JOB: Compute how many lines in the listing below hold the string "dodání", then state only the result.

****************

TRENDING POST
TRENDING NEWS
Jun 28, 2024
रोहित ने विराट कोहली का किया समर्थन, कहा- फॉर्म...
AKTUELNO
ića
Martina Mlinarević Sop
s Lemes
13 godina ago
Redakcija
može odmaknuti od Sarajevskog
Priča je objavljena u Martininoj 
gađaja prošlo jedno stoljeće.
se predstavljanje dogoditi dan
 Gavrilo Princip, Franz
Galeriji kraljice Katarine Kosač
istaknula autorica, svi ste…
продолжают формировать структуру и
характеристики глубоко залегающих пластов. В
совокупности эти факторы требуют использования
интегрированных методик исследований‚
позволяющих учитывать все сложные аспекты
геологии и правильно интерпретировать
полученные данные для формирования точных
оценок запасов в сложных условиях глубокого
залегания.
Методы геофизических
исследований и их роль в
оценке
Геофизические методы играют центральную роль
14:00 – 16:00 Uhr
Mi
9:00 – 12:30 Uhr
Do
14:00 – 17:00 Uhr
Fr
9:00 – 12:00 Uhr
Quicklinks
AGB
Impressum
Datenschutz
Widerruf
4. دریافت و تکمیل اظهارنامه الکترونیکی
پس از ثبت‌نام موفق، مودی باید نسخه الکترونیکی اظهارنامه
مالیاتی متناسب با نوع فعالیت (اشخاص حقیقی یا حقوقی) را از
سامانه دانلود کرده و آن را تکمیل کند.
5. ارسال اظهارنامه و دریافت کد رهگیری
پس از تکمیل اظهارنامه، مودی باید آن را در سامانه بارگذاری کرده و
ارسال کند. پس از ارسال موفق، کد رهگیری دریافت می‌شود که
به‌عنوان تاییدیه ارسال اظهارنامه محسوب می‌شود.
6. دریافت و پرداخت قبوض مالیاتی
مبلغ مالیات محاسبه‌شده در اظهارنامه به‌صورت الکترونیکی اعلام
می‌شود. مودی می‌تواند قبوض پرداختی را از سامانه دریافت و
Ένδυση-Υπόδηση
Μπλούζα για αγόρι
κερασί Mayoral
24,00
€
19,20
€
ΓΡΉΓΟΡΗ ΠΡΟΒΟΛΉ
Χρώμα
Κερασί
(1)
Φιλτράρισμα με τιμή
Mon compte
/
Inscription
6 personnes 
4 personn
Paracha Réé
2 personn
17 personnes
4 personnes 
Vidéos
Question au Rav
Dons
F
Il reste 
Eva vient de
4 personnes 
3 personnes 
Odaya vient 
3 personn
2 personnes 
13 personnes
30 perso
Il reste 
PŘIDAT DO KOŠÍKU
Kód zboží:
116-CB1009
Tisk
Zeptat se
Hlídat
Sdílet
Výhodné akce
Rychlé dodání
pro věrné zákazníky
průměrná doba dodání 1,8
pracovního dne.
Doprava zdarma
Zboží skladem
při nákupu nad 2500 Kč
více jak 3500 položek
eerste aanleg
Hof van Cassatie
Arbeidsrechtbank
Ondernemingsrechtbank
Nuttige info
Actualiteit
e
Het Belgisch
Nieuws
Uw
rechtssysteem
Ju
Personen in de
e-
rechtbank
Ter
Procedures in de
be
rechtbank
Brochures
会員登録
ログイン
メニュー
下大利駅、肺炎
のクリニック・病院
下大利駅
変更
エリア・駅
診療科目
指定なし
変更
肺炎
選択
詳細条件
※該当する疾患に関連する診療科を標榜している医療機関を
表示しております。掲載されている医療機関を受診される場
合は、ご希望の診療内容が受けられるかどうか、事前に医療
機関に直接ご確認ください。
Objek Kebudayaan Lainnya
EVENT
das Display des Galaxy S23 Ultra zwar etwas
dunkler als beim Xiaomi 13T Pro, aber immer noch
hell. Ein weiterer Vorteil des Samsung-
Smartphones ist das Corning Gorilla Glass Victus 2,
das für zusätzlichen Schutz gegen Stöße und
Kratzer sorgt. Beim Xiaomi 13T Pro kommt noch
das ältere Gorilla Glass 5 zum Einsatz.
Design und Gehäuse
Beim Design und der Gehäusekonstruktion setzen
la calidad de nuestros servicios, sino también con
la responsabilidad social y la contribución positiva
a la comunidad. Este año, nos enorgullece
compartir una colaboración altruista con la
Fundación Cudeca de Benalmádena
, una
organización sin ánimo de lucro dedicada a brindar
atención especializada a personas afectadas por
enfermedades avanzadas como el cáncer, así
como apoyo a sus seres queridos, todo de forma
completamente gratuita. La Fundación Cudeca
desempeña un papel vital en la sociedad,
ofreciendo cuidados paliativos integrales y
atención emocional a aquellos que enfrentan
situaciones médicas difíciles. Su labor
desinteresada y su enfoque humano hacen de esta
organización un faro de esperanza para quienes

****************

ANSWER TO THIS EXERCISE: 2